## EXTRAIT DU TEXTE
▶

En famille
7.7
En famille

livre de Marie Ndiaye (2007)

Marie N'Diaye a écrit ce roman, son troisième, à 27 ans. Déjà, son style d'une grande qualité littéraire, et ses thèmes favoris, sont présents dans ce livre peu connu.
L'histoire se passe dans la France profonde. N'oublions pas que l'auteure a passé sa jeunesse à Pithiviers. La vie dans les villages est triste, l'éclosion de la société de consommation avec, notamment, l'apparition des supermarchés, temples de la consommation abrutissante, en remet une couche.
Une jeune fille, dont on ne saura jamais le vrai prénom, cherche à s'intégrer dans sa famille. Mais, déjà, en la surnommant Fanny, l'une de ses tantes, Colette, la stigmatise en temps qu'étrangère. Fanny voudrait retrouver la trace de sa tante Léda, dont personne ne parle plus. C'est la première partie du livre, la plus réussie. Une série d'aventures lui arrive, d'abord en compagnie de son veule cousin Eugène, qu'elle tente de séduire. Son voyage, son enquête, n'aboutissent à rien, elle tourne en rond, se heurte à des rejets, des refus, plus ou moins larvés, malgré ses ruses, ses sacrifices et son opiniâtreté.
Suite à une étrange disparition, morceau de bravoure, aussi inattendu que bref et particulièrement réussi, elle réapparaît avec, cette fois, l'espoir,d'une acceptation réussie. C'est la deuxième partie de roman, peut-être un peu redondante. Hélas, il n'en est rien. Fanny restera Fanny, la paria, la non-aimée...

◀

## CONSIGNE DE TRAVAIL
Recopiez tout ce qui va de « Une jeune fille, dont » jusqu'à « et son opiniâtreté. » dans la critique d'En famille, en renommant « Eugène » en « Lucien ». Les entrées constituent un matériau distinct de la critique.

## ENTRÉES FOURNIES
▶

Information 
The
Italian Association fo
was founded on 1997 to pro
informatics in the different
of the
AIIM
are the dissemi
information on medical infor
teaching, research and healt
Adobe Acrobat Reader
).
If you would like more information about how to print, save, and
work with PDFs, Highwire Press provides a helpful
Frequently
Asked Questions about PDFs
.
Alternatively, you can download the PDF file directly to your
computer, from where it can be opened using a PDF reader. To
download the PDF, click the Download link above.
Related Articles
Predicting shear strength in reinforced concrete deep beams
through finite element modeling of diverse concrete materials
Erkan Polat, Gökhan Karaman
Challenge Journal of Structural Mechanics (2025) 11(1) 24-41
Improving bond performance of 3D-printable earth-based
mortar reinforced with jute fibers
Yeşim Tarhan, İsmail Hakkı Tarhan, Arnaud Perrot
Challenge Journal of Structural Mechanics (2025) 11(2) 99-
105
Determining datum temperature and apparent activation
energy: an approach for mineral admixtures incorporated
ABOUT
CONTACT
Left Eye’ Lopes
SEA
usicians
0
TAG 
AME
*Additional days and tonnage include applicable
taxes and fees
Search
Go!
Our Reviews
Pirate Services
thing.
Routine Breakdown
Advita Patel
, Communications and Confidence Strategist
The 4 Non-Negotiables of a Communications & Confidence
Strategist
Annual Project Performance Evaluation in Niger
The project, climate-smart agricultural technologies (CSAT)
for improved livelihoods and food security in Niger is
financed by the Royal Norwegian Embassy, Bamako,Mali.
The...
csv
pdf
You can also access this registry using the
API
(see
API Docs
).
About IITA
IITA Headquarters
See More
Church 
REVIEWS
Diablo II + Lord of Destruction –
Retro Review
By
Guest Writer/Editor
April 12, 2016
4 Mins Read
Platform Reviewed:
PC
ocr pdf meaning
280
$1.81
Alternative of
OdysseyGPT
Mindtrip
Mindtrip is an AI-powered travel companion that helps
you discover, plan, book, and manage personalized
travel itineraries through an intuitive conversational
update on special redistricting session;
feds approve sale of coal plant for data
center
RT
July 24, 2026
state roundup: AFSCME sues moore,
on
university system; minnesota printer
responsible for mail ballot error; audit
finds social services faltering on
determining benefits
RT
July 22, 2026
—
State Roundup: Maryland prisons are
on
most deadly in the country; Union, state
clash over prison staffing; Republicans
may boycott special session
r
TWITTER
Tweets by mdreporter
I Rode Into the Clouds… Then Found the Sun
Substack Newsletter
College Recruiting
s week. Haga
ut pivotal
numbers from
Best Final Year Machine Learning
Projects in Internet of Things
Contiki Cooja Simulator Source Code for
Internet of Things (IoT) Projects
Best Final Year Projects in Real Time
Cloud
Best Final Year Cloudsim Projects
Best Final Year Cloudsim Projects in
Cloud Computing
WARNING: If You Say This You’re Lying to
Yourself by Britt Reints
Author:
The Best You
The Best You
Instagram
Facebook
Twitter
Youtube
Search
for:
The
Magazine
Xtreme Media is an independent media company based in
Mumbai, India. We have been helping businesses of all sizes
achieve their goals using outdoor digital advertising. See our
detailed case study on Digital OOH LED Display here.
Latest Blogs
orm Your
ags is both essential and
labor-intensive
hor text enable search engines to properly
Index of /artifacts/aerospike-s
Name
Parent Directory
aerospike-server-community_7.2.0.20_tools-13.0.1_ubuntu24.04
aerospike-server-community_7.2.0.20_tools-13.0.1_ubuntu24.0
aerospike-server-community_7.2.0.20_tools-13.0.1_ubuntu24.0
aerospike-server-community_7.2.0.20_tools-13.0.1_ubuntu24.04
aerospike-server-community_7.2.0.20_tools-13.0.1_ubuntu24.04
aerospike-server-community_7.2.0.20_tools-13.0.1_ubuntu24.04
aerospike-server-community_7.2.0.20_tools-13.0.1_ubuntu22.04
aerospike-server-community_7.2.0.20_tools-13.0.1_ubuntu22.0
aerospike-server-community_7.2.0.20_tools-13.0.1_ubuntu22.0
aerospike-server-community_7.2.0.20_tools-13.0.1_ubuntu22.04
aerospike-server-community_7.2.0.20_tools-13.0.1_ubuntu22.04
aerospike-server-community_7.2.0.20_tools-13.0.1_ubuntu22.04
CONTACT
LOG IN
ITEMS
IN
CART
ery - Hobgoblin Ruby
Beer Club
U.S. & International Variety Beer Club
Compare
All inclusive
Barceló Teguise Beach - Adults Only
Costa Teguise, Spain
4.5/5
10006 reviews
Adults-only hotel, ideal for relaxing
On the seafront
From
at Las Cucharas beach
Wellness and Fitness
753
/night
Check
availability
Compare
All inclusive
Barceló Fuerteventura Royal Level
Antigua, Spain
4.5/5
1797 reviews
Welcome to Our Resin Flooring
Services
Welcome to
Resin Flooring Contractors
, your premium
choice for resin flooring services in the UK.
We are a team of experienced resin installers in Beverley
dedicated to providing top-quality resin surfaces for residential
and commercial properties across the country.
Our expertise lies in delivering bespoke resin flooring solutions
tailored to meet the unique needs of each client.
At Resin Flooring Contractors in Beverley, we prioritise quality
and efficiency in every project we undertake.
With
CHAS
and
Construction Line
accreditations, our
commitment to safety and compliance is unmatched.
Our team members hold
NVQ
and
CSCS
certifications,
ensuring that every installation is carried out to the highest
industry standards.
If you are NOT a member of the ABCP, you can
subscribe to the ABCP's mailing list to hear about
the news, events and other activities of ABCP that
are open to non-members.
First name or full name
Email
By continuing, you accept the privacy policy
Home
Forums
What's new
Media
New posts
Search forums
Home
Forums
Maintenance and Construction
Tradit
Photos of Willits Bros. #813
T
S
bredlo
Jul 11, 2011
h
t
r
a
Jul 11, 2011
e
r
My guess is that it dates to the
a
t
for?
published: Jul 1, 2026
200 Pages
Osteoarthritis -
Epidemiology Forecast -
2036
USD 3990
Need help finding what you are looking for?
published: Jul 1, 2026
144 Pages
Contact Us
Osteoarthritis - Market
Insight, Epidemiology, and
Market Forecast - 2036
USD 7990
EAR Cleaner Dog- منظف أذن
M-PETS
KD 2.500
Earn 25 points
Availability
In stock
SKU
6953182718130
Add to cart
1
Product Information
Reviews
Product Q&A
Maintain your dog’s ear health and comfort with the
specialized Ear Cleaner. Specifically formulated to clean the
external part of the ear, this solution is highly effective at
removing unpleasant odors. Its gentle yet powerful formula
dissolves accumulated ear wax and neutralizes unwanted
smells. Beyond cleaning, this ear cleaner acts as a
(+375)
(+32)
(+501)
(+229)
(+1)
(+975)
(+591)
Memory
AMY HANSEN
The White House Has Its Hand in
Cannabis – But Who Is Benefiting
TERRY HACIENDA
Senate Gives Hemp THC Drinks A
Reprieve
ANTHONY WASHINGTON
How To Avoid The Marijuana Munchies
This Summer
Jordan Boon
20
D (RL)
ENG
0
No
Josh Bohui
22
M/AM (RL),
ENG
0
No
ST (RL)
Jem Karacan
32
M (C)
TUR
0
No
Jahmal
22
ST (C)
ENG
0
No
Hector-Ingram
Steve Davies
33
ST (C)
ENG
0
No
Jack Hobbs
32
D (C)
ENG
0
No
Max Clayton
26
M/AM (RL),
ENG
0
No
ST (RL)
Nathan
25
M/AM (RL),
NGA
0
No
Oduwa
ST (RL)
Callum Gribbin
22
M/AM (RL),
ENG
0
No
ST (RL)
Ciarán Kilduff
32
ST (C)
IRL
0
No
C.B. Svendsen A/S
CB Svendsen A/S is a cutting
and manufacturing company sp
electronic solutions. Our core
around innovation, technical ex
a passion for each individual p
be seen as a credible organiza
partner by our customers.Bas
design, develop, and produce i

◀

## RÉPONSE ATTENDUE
Une jeune fille, dont on ne saura jamais le vrai prénom, cherche à s'intégrer dans sa famille. Mais, déjà, en la surnommant Fanny, l'une de ses tantes, Colette, la stigmatise en temps qu'étrangère. Fanny voudrait retrouver la trace de sa tante Léda, dont personne ne parle plus. C'est la première partie du livre, la plus réussie. Une série d'aventures lui arrive, d'abord en compagnie de son veule cousin Lucien, qu'elle tente de séduire. Son voyage, son enquête, n'aboutissent à rien, elle tourne en rond, se heurte à des rejets, des refus, plus ou moins larvés, malgré ses ruses, ses sacrifices et son opiniâtreté.